> **Description of the task**
The response should consist of the listing, repeated word for word.

> **Data for this task**
--------------------

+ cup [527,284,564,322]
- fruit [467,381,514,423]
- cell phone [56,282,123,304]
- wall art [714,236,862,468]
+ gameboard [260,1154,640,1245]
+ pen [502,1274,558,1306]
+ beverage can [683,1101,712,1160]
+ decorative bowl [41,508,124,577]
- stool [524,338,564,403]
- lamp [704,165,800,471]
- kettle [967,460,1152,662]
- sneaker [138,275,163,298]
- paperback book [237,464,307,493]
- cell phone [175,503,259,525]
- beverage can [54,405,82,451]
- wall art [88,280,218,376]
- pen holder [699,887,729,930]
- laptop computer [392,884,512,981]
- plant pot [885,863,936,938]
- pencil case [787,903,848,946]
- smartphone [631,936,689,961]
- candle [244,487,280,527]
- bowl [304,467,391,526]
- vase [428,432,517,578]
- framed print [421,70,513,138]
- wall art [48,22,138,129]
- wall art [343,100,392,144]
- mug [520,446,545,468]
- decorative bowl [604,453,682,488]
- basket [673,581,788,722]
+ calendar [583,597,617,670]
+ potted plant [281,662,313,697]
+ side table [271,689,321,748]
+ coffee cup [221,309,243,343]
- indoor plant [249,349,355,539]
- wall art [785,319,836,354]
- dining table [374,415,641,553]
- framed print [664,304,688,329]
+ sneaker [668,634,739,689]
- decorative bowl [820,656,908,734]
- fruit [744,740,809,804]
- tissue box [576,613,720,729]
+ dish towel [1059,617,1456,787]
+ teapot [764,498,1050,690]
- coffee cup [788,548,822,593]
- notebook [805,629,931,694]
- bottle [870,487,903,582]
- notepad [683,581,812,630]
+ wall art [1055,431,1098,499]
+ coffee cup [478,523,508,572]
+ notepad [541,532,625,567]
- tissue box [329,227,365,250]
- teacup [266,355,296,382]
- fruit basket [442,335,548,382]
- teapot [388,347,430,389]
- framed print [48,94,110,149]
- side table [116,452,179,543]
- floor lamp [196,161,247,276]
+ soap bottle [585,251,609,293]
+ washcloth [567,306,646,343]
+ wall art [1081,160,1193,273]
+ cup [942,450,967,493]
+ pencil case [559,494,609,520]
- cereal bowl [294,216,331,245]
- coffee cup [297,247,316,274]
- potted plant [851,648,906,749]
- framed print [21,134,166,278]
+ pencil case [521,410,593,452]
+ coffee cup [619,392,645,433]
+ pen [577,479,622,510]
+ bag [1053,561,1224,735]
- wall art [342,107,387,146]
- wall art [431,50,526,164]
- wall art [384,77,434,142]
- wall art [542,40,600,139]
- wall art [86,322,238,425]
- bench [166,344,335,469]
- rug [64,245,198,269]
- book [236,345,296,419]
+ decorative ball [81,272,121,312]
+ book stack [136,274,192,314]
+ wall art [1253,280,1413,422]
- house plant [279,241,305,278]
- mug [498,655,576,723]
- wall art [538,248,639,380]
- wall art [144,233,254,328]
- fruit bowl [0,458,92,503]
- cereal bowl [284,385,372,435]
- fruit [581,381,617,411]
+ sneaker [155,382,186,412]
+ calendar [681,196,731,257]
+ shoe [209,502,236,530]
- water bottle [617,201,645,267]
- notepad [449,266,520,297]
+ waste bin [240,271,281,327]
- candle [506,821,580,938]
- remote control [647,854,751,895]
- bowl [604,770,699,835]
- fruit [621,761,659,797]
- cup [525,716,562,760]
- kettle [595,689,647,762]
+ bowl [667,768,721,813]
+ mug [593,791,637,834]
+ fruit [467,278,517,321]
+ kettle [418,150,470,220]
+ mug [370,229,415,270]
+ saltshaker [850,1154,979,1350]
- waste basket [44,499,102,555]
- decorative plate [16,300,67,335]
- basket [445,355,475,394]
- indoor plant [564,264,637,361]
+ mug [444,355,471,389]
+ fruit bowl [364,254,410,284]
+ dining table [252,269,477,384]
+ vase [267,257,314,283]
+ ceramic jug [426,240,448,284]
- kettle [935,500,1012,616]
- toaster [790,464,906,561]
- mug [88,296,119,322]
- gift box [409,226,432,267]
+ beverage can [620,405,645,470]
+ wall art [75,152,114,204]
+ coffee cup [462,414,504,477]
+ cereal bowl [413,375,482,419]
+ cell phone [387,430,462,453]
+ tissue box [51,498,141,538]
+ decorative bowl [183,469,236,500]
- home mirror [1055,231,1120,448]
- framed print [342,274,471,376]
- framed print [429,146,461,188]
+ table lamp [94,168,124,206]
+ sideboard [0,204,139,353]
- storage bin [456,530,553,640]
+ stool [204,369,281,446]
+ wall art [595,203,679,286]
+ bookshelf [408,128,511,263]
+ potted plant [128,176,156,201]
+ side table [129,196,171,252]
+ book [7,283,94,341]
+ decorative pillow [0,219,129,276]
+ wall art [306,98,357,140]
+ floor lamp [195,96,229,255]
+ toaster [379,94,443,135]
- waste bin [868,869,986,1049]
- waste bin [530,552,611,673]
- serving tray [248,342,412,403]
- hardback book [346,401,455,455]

--------------------

> **Expected answer**
+ cup [527,284,564,322]
- fruit [467,381,514,423]
- cell phone [56,282,123,304]
- wall art [714,236,862,468]
+ gameboard [260,1154,640,1245]
+ pen [502,1274,558,1306]
+ beverage can [683,1101,712,1160]
+ decorative bowl [41,508,124,577]
- stool [524,338,564,403]
- lamp [704,165,800,471]
- kettle [967,460,1152,662]
- sneaker [138,275,163,298]
- paperback book [237,464,307,493]
- cell phone [175,503,259,525]
- beverage can [54,405,82,451]
- wall art [88,280,218,376]
- pen holder [699,887,729,930]
- laptop computer [392,884,512,981]
- plant pot [885,863,936,938]
- pencil case [787,903,848,946]
- smartphone [631,936,689,961]
- candle [244,487,280,527]
- bowl [304,467,391,526]
- vase [428,432,517,578]
- framed print [421,70,513,138]
- wall art [48,22,138,129]
- wall art [343,100,392,144]
- mug [520,446,545,468]
- decorative bowl [604,453,682,488]
- basket [673,581,788,722]
+ calendar [583,597,617,670]
+ potted plant [281,662,313,697]
+ side table [271,689,321,748]
+ coffee cup [221,309,243,343]
- indoor plant [249,349,355,539]
- wall art [785,319,836,354]
- dining table [374,415,641,553]
- framed print [664,304,688,329]
+ sneaker [668,634,739,689]
- decorative bowl [820,656,908,734]
- fruit [744,740,809,804]
- tissue box [576,613,720,729]
+ dish towel [1059,617,1456,787]
+ teapot [764,498,1050,690]
- coffee cup [788,548,822,593]
- notebook [805,629,931,694]
- bottle [870,487,903,582]
- notepad [683,581,812,630]
+ wall art [1055,431,1098,499]
+ coffee cup [478,523,508,572]
+ notepad [541,532,625,567]
- tissue box [329,227,365,250]
- teacup [266,355,296,382]
- fruit basket [442,335,548,382]
- teapot [388,347,430,389]
- framed print [48,94,110,149]
- side table [116,452,179,543]
- floor lamp [196,161,247,276]
+ soap bottle [585,251,609,293]
+ washcloth [567,306,646,343]
+ wall art [1081,160,1193,273]
+ cup [942,450,967,493]
+ pencil case [559,494,609,520]
- cereal bowl [294,216,331,245]
- coffee cup [297,247,316,274]
- potted plant [851,648,906,749]
- framed print [21,134,166,278]
+ pencil case [521,410,593,452]
+ coffee cup [619,392,645,433]
+ pen [577,479,622,510]
+ bag [1053,561,1224,735]
- wall art [342,107,387,146]
- wall art [431,50,526,164]
- wall art [384,77,434,142]
- wall art [542,40,600,139]
- wall art [86,322,238,425]
- bench [166,344,335,469]
- rug [64,245,198,269]
- book [236,345,296,419]
+ decorative ball [81,272,121,312]
+ book stack [136,274,192,314]
+ wall art [1253,280,1413,422]
- house plant [279,241,305,278]
- mug [498,655,576,723]
- wall art [538,248,639,380]
- wall art [144,233,254,328]
- fruit bowl [0,458,92,503]
- cereal bowl [284,385,372,435]
- fruit [581,381,617,411]
+ sneaker [155,382,186,412]
+ calendar [681,196,731,257]
+ shoe [209,502,236,530]
- water bottle [617,201,645,267]
- notepad [449,266,520,297]
+ waste bin [240,271,281,327]
- candle [506,821,580,938]
- remote control [647,854,751,895]
- bowl [604,770,699,835]
- fruit [621,761,659,797]
- cup [525,716,562,760]
- kettle [595,689,647,762]
+ bowl [667,768,721,813]
+ mug [593,791,637,834]
+ fruit [467,278,517,321]
+ kettle [418,150,470,220]
+ mug [370,229,415,270]
+ saltshaker [850,1154,979,1350]
- waste basket [44,499,102,555]
- decorative plate [16,300,67,335]
- basket [445,355,475,394]
- indoor plant [564,264,637,361]
+ mug [444,355,471,389]
+ fruit bowl [364,254,410,284]
+ dining table [252,269,477,384]
+ vase [267,257,314,283]
+ ceramic jug [426,240,448,284]
- kettle [935,500,1012,616]
- toaster [790,464,906,561]
- mug [88,296,119,322]
- gift box [409,226,432,267]
+ beverage can [620,405,645,470]
+ wall art [75,152,114,204]
+ coffee cup [462,414,504,477]
+ cereal bowl [413,375,482,419]
+ cell phone [387,430,462,453]
+ tissue box [51,498,141,538]
+ decorative bowl [183,469,236,500]
- home mirror [1055,231,1120,448]
- framed print [342,274,471,376]
- framed print [429,146,461,188]
+ table lamp [94,168,124,206]
+ sideboard [0,204,139,353]
- storage bin [456,530,553,640]
+ stool [204,369,281,446]
+ wall art [595,203,679,286]
+ bookshelf [408,128,511,263]
+ potted plant [128,176,156,201]
+ side table [129,196,171,252]
+ book [7,283,94,341]
+ decorative pillow [0,219,129,276]
+ wall art [306,98,357,140]
+ floor lamp [195,96,229,255]
+ toaster [379,94,443,135]
- waste bin [868,869,986,1049]
- waste bin [530,552,611,673]
- serving tray [248,342,412,403]
- hardback book [346,401,455,455]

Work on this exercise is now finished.